Bladder cancer is primarily a disease of older age and little is known about the differences between patients diagnosed with bladder cancer at a younger versus older age. Our objectives were to compare bladder cancer specific survival in patients aged <50 versus those aged 50–70 at time of diagnosis.
Materials and methods
The Swedish bladder cancer database provided data on patient demographics, clinical characteristics and treatments for this observational study. Cox proportional hazard regression models were adjusted for appropriate variables. All analyses were stratified by disease stage (non-muscle-invasive bladder cancer and muscle-invasive bladder cancer. Furthermore, we compared the frequency of lower urinary tract infections within 24 months prior to bladder cancer diagnosis by sex and age groups.

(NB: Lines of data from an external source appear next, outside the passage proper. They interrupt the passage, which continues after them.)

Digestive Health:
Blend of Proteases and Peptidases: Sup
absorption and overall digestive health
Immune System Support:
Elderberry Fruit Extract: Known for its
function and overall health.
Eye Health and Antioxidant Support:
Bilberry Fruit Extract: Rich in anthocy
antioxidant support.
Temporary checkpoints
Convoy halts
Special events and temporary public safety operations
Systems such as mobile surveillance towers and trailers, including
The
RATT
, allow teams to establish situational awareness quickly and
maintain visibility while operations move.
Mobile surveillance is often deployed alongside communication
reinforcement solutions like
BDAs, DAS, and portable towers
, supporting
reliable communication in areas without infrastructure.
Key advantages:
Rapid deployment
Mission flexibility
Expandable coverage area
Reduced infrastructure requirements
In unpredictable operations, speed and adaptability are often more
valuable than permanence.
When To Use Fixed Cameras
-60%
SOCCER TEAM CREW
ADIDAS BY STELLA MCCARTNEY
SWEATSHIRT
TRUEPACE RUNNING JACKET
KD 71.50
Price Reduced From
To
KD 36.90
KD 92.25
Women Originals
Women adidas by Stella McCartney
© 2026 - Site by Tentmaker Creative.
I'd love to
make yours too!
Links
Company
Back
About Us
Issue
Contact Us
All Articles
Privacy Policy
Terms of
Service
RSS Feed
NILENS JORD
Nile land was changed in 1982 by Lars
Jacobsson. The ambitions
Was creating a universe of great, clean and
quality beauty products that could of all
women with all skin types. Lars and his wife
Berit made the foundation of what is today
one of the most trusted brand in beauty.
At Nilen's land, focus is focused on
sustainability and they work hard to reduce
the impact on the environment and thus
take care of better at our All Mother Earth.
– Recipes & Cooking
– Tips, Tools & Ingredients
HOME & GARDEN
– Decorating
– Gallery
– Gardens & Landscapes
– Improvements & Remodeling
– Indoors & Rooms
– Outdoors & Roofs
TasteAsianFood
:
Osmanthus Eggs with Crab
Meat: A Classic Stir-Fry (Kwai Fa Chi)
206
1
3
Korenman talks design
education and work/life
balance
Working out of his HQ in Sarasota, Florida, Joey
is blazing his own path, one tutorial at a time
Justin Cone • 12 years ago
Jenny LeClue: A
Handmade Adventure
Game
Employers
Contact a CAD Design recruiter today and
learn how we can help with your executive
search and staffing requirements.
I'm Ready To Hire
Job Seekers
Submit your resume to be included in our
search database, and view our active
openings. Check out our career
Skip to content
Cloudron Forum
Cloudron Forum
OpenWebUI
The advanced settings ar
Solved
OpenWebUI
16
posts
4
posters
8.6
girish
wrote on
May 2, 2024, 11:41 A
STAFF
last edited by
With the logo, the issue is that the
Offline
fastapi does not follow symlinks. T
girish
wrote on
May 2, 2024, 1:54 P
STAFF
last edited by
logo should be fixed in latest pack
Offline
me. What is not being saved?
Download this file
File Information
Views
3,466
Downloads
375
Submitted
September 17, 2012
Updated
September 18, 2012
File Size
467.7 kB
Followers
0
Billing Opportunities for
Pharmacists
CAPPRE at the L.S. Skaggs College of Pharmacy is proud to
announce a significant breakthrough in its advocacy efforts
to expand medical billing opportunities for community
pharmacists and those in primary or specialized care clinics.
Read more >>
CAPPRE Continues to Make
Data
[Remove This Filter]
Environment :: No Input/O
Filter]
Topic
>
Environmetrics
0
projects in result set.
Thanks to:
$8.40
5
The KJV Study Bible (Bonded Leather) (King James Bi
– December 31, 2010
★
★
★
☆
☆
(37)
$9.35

The study included 15,452 newly-diagnosed BC patients (1997–2014); 1,207 (8%) patients were <50 whilst 14,245 (92%) were aged 50–70. Patients aged <50 at diagnosis were at a decreased risk of bladder cancer death (HR = 0.82, 95%CI: 0.68–0.99) compared to those aged 50–70. When stratified by non-muscle-invasive and muscle-invasive bladder cancer, this association remained in non-muscle-invasive patients only (<50, HR = 0.43, 95% CI: 0.28–0.64). The frequency of lower urinary tract infection diagnoses did not differ between younger and older patients in either men or women.
Patients diagnosed with non-muscle-invasive bladder cancer when aged <50 are at decreased risk of bladder cancer-specific death when compared to their older (50-70) counterparts. These observations raise relevant research questions about age-related differences in diagnostic procedures, clinical decision-making and, not least, potential differences in tumour biology.